Por Kiko Nogueira*
É remota a possibilidade de que o Supremo acolha todos os
pedidos de prisão feitos por Janot — a saber, de Renan, Jucá, Cunha e Sarney.
Os casos estão sendo analisados pelo ministro Teori
Zavascki. Janot quer Sarney em prisão domiciliar e com tornozeleira eletrônica.
Sarney já tem 86 anos e deve dormir sem essa.
Ainda assim, é uma humilhação histórica, merecida, para um
velho cacique do PMDB, um ex-presidente da República, um sujeito que nunca saiu
do poder desde a ditadura.
Sobretudo, um flagelo para o Maranhão.
Sarney e família pilharam o estado ao longo de décadas.
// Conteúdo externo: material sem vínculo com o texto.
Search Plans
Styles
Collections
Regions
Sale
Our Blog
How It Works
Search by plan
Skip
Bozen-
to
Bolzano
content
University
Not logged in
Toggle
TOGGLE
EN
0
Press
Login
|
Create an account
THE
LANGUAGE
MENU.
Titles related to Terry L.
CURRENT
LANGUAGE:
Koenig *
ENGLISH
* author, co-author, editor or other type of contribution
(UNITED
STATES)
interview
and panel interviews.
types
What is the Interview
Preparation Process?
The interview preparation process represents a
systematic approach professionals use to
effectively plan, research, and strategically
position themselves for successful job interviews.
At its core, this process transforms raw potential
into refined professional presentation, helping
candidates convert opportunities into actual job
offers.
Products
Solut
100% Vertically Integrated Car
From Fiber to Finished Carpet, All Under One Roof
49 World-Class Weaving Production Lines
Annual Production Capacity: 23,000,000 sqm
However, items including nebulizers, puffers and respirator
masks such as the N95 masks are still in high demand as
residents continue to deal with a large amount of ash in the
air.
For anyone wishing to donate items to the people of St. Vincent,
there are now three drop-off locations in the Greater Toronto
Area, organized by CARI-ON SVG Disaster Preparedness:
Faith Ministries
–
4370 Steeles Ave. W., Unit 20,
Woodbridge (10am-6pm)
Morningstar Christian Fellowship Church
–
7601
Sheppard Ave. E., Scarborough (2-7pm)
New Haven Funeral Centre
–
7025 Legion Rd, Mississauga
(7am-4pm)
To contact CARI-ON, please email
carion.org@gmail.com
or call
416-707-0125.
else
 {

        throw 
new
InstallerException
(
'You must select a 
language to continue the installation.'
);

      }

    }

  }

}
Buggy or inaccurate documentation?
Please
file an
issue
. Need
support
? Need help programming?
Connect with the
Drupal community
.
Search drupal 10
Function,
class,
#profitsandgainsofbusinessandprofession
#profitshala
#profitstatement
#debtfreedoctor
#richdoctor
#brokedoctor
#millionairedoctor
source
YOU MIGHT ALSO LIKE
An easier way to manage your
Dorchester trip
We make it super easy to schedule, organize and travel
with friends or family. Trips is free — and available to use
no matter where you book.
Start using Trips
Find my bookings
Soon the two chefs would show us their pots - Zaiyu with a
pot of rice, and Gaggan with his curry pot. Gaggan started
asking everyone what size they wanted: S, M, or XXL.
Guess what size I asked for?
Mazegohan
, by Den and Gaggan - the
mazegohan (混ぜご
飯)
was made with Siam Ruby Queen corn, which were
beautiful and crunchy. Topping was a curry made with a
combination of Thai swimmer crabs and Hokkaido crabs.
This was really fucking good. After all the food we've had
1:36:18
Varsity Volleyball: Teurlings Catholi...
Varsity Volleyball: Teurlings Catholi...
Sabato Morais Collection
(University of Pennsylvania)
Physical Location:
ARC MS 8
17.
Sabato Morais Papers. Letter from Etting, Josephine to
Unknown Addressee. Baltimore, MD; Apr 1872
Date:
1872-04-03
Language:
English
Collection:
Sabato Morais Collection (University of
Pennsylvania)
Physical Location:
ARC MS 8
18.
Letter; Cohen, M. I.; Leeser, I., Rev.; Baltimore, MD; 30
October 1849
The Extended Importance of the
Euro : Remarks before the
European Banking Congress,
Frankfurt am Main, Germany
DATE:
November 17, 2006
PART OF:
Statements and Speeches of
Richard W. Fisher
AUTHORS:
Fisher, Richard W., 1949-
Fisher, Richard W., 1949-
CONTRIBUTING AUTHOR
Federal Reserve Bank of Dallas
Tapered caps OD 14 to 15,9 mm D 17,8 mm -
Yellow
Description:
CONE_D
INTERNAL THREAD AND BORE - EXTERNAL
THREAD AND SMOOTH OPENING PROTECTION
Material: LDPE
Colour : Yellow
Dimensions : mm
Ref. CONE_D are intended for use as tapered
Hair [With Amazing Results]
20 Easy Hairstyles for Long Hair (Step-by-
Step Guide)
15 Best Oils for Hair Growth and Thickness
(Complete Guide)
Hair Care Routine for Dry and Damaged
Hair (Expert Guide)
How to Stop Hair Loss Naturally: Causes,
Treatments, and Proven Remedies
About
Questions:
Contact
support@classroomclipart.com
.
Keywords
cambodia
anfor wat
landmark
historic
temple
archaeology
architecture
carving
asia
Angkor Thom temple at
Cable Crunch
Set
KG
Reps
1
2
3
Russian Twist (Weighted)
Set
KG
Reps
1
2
O
episódio de repercussão mundial mais recente foi a rebelião no presídio de
Pedrinhas, mas o estrago é muito anterior. A dinastia ruinosa já tinha
assistido o inimigo Flávio Dino ser eleito governador em 2014.
Até Dino, eram apenas eles. O legado de 50 anos mandando num
território onde 40% das pessoas vivem no campo é catastrófico: se o Brasil tem
28% de trabalhadores sem carteira assinada, o índice maranhense supera os 50%.
Dos 15 municípios brasileiros com as menores rendas, segundo
o IBGE, dez estão lá. Apenas 6% da população estão em cursos de graduação,
mestrado e doutorado.
Tem a menor expectativa média de vida de homens e mulheres:
68,6 anos, cinco a menos que a média nacional. Perde só para Alagoas em matéria
de mortalidade infantil. Em cada 1000 crianças que nascem, morrem 29 com menos
de 1 ano.
O centro histórico de São Luís, com seus azulejos, já foi
uma pérola. Hoje, jogado às traças, é melancólico. Menos para Sarney, cuja
“fundação” adquiriu ilegalmente o Convento das Mercês, fundado em 1654 pelo
padre Antônio Vieira. Como um faraó, ele anunciou que quer ser enterrado lá.
Seu culto à personalidade — estendido a todos os parentes —
se manifesta batizando todos os logradouros públicos possíveis. O nome Sarney
está em 161 escolas, no interior e na capital.
Há maternidades Marly Sarney (mulher dele), o Fórum
Desembargador Sarney Costa, a Ponte José Sarney, a Rodoviária Kiola Sarney (mãe
dele), a Avenida José Sarney, o Tribunal de Contas Roseana Sarney e o Fórum
Trabalhista José Sarney.
Em 1966, a pedido de Sarney, Glauber Rocha filmou sua posse
para um documentário. Enquanto ele faz um discurso vazio, oportunista, calhorda
e sempre atual, (“Vamos acabar com a corrupção! Nós não queremos a fome, a
miséria, o analfabetismo!”) a câmera mostra a realidade: casas caindo aos
pedaços, hospitais imundos, esgoto nas ruas, gente morrendo de fome e de
tuberculose. Sarney fez uma profecia em que a maldição era ele mesmo.
José Sarney era uma esperança contra o vitorinismo — o
reinado de Victorino de Brito Freire, que durava desde o fim do Estado Novo, em
1945. Seu pai era promotor público (o sobrenome, aliás, foi tirado de um
almanaque de 1901. O avô, José Adriano da Costa, gostou da história de um menino
de 12 anos que sabia a Bíblia de cor. O garoto se chamava Sarney).
Saía um coronel e entrava outro. Uma invasão de gafanhotos.
Em 1990, viu que não se elegeria no Maranhão e que no Amapá havia três vagas
para o Senado. Saltou lá de paraquedas, para ser reeleito em 1998 e 2006.
Um conhecido me contou de uma viagem ao Nordeste que fez de
carro. No interior do Maranhão, crianças à beira da estrada levantavam cartazes
onde estava escrito “fome”. Os viajantes atiravam sanduíches que tinham no Land
Rover pela janela.
Foi aliado de FHC, Lula e Dilma. Com Lula e Dilma, emplacou
ministros como Edison Lobão, que montou um esquema de corrupção nas Minas e
Energia e está sendo investigado na Lava Jato.
Em 2005, Sarney falou que esperava que o convento onde
descansará seus ossos se tornasse, no futuro, “ponto de peregrinação”. Pode
ser. Mas o povo vai urinar em seu túmulo.